Dynamically generated views
If you must have separate models, you could potentially write a dynamically constructed view.
def view_generator(model_class):
class MyForm(forms.ModelForm):
class Meta:
model = model_class
def my_view(request):
form = MyForm(request.POST or None)
if request.method == 'POST':
if form.is_valid():
form.save()
return http.HttpResponse("Thanks for posting!")
return render(request, "mytemplate.html", {'form': form})
return my_view
# urls.py
from foo import view_generator
(r'^my_first_feedback_form', view_generator(Model1))
(r'^my_second_feedback_form', view_generator(Model2l))
how do I create multiple instances of the same app in a django site with distinct database models?
You shouldn't.
You simply use the feedback app model in the other two apps with a simple from feedback.models import Feedback.
Then your support app can create, retrieve, update and delete Feedback objects.
Your dev app, similarly, can create, retrieve, update and delete Feedback objects because it imported the model.
That's all that's required: import.
Thanks Yuji Tomita for a very thorough answer, my final solution is derived very closely from his suggestion, but is different enough that I thought I would post it as another option if someone else runs into the same situation that I am in.
Firstly in my mysite.apps.feedback.models file I put
class Feedback( models.Model ):
subject = models.TextField( max_length=100 )
body = models.TextField( max_length=100 )
# Some other stuff here...
# Finally I used the suggestion above and created a field which I
# use to label each entry as belonging to a specific instance of the app.
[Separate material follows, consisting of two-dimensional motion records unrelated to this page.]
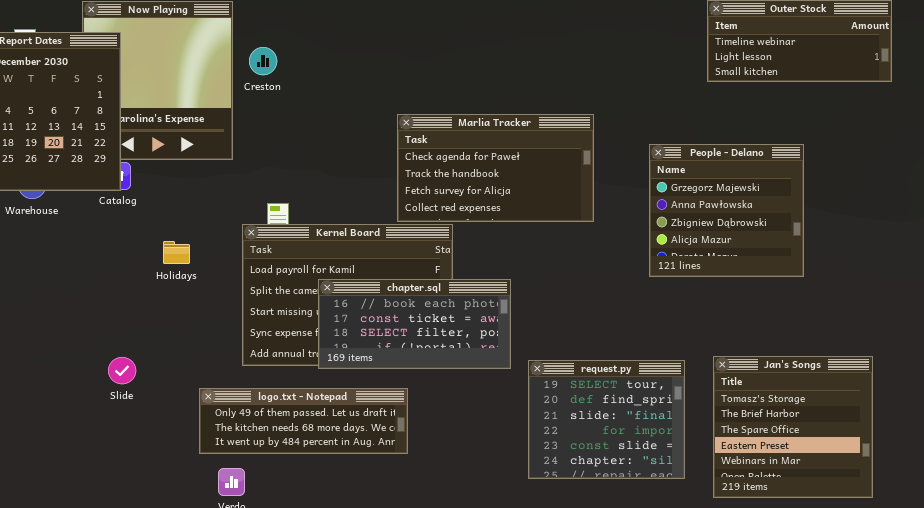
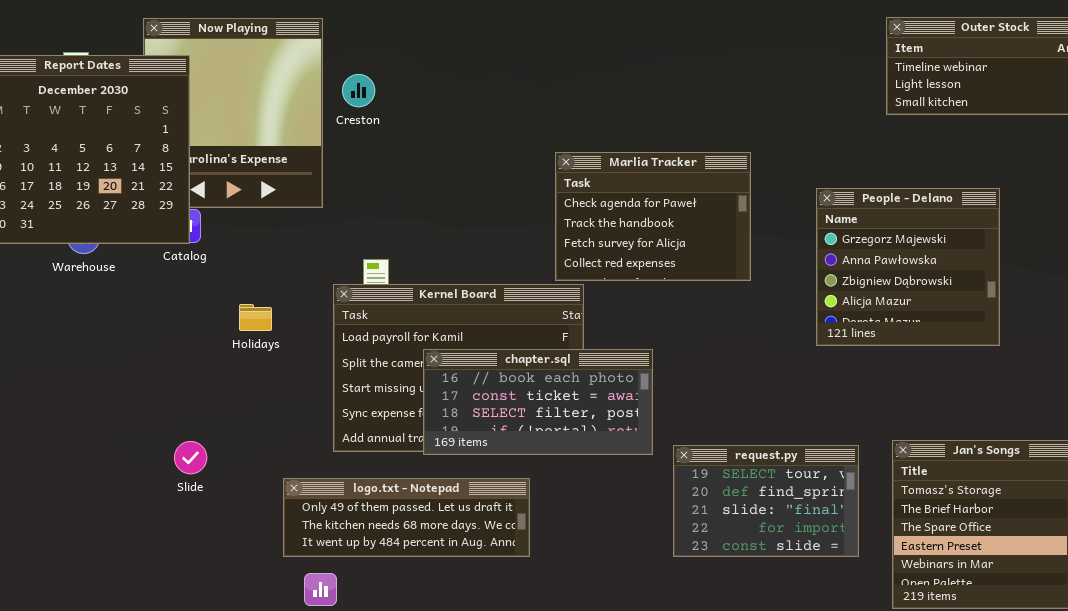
Marlia Tracker: [397,114,594,222] -> [555,152,751,281], resized
request.py: [528,360,685,479] -> [673,445,859,557], resized

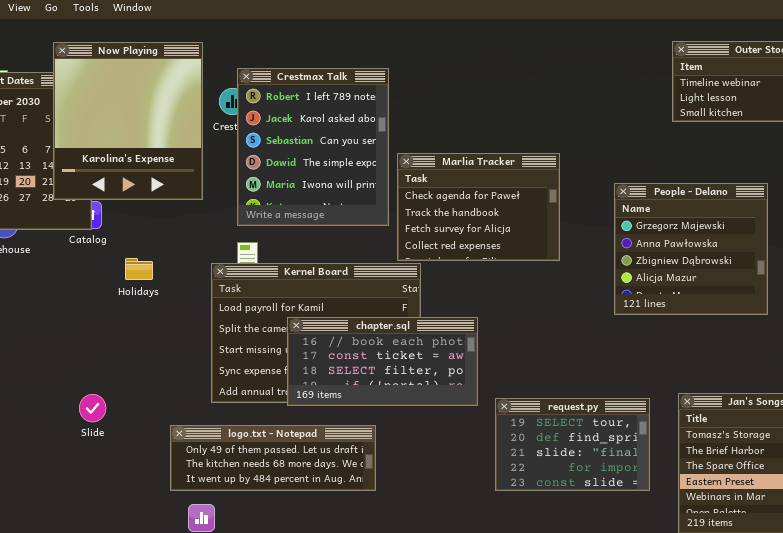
Now Playing: [143,18,323,208] -> [53,42,203,200], raised
Crestmax Talk: none -> [237,68,389,226], opened
Holidays: [239,304,272,331] -> [125,258,153,280], moved

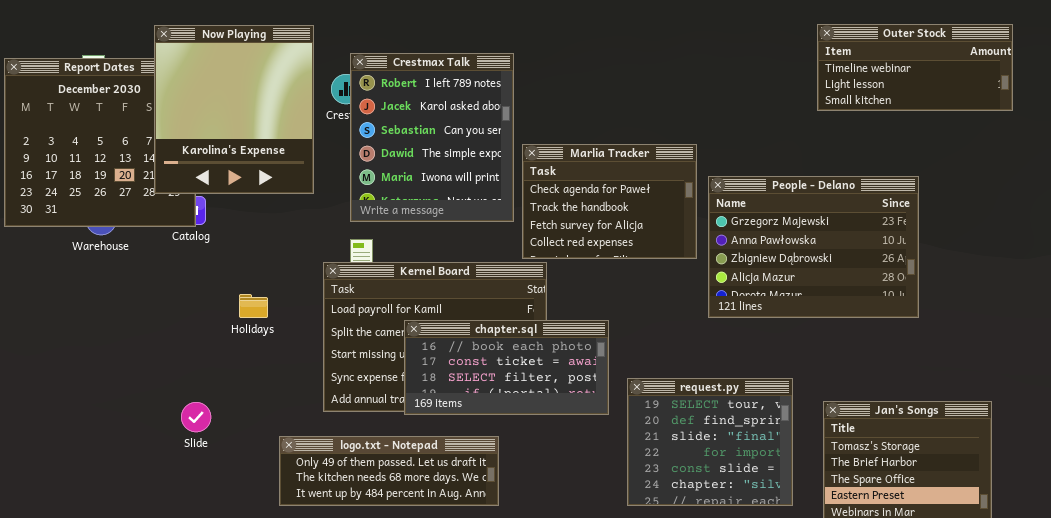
People - Delano: [614,183,768,315] -> [708,176,919,318], resized
Holidays: [125,258,153,280] -> [239,294,268,318], moved
request.py: [495,398,650,491] -> [627,378,793,506], resized

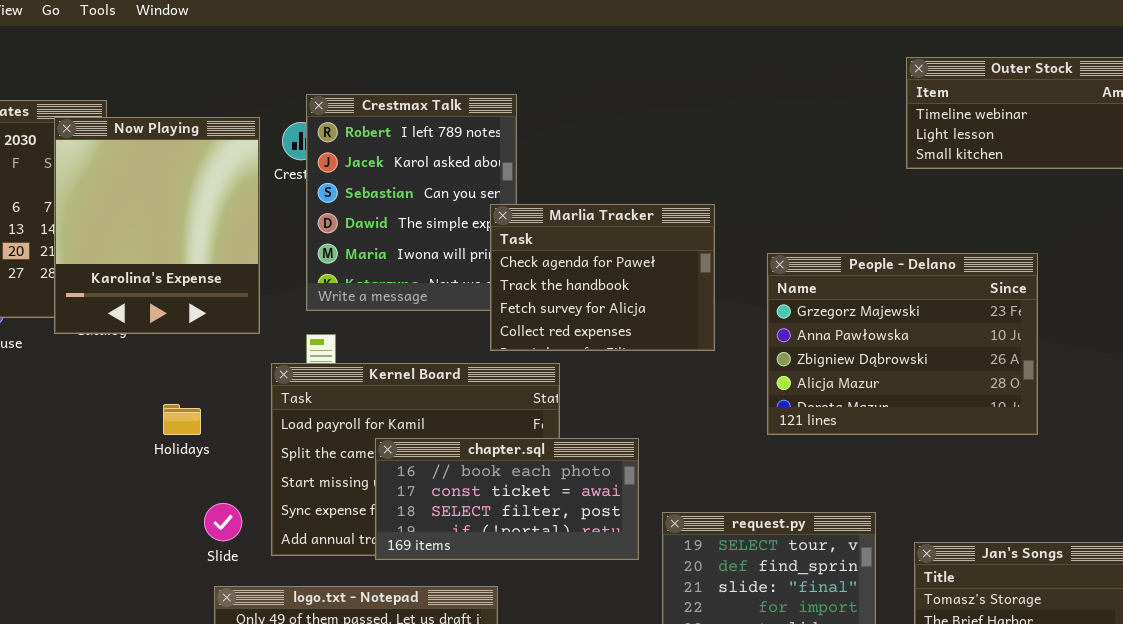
Now Playing: [154,25,314,194] -> [54,117,260,334], moved
Marlia Tracker: [522,144,697,259] -> [490,204,715,351], moved
Slide: [181,402,211,432] -> [204,503,242,541], moved

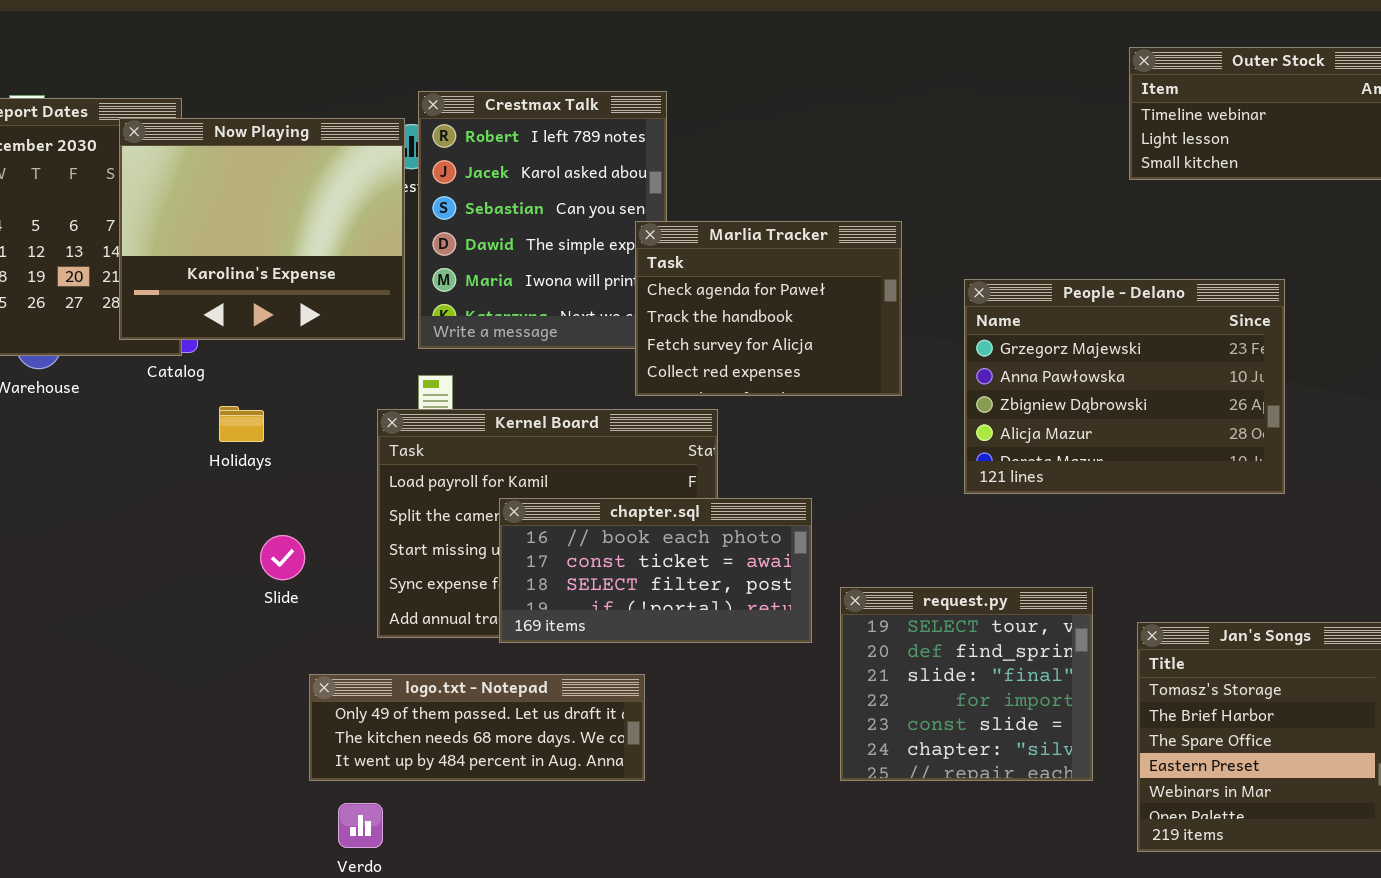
Now Playing: [54,117,260,334] -> [119,118,405,340], resized
Holidays: [163,404,201,435] -> [219,406,264,442], moved
Slide: [204,503,242,541] -> [260,535,305,580], moved

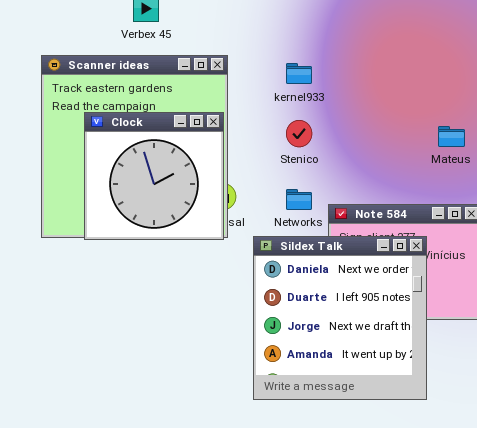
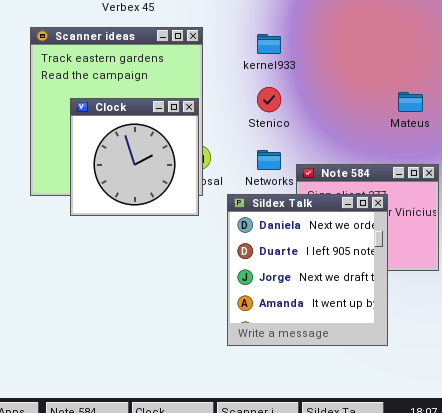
Clock: [84,112,224,240] -> [70,98,199,216], moved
instance_name = models.TextField( max_length=20 )
In my mysite.apps.feedback.views file I put
def save_message( request, instance_name ):
if request.method == 'POST':
form = FeedbackFrom( request.POST )
if form.is_valid():
form.instance.instance_name = instance_name
form.save()
return render("feedback/thanks.html")
else:
return render("feedback/submit.html", {'form':form })
else:
return render("feedback/submit.html",{'form':FeedbackForm()})
#user_passes_test( is_staff )
def all_messages( request, instance_name ):
messages = Feedback.objects.filter( instance_name = instance_name )
return render("feedback/view_all.html",{'feedback':messages} )
In my mysite.apps.dev.urls file I put
url(r'^feedback/', include('mysite.apps.feedback.urls'),
{'instance_name':'dev'}),
In my mysite.apps.support.urls file I put
url(r'^feedback/', include('mysite.apps.feedback.urls'),
{'instance_name':'support'}),
This will separate feedback messages by app instance. Note that my actual code is more complex but this should be good enough for anyone with a similar problem to get a solution up and running pretty quickly. Hope this is useful to anyone in a similar situation. Thanks again to Yuji Tomita for the suggestions upon which this solution is based.